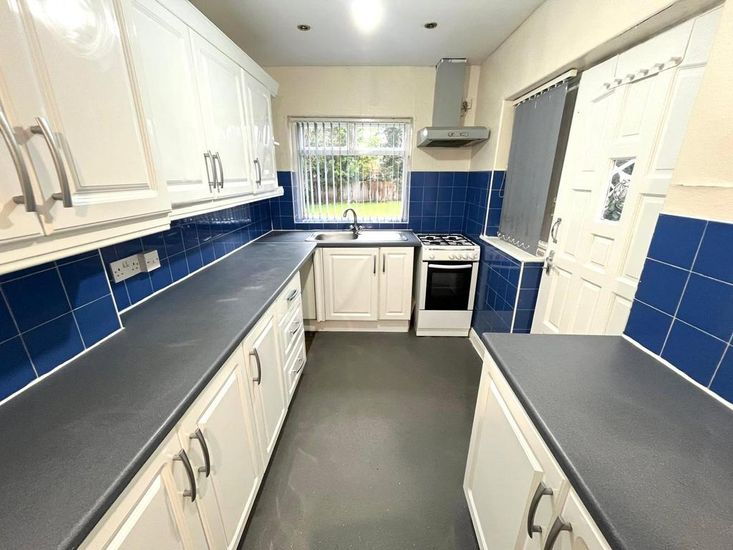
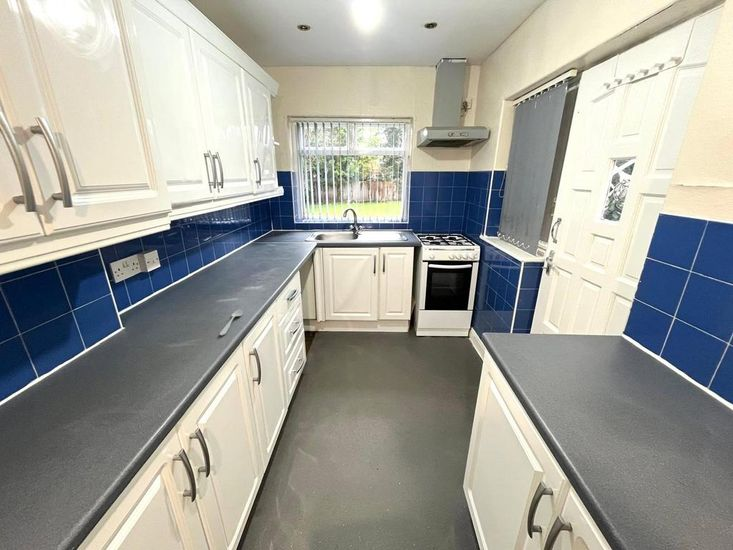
+ spoon [219,309,243,336]
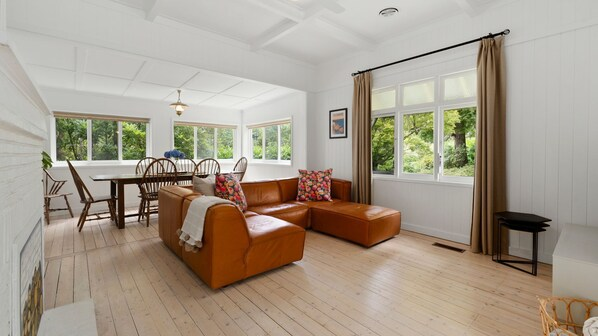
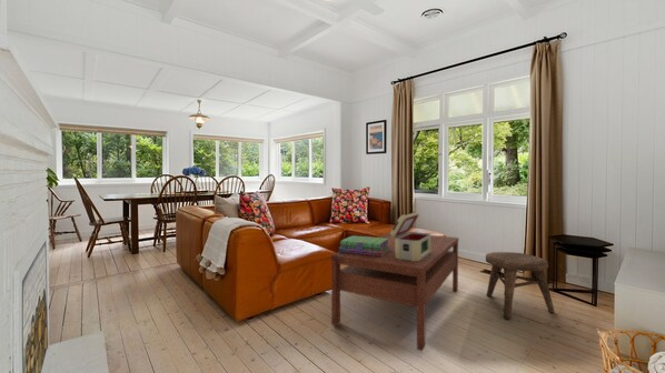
+ stack of books [338,234,389,256]
+ stool [485,251,556,320]
+ decorative box [390,211,431,262]
+ coffee table [330,232,459,352]
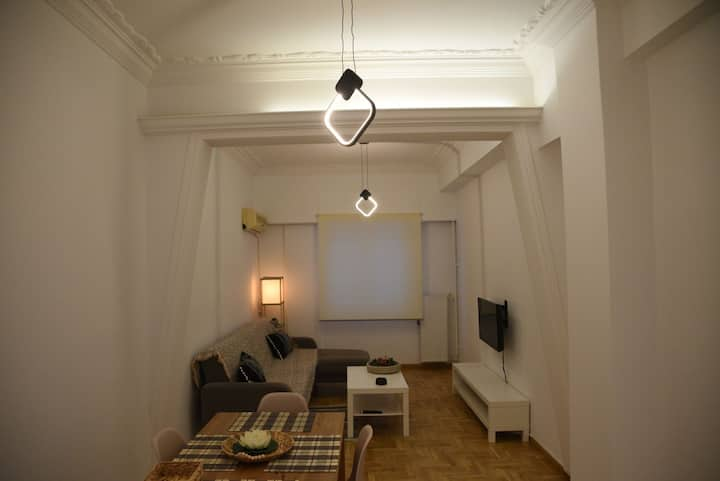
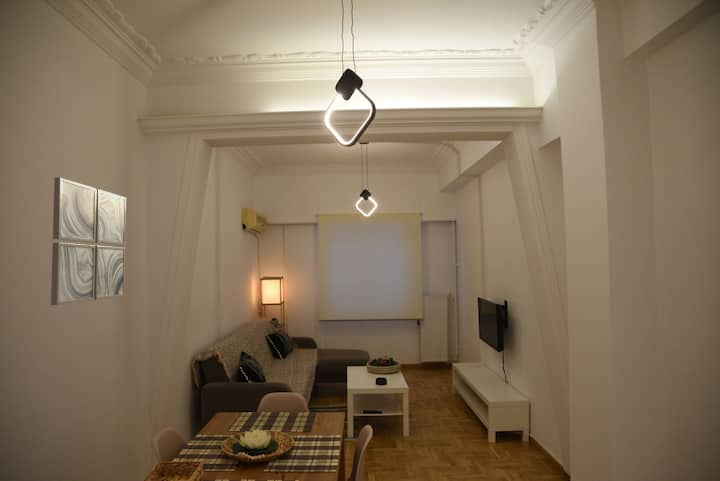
+ wall art [50,176,127,306]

::::::::::

__WORK INSTRUCTION__.
In the records above, locate the line containing "coffee table [330,232,459,352]", then copy exactly that line and every line after it through the end, omitting pictures.

__ANSWER TO THIS TASK__.
+ coffee table [330,232,459,352]
+ wall art [50,176,127,306]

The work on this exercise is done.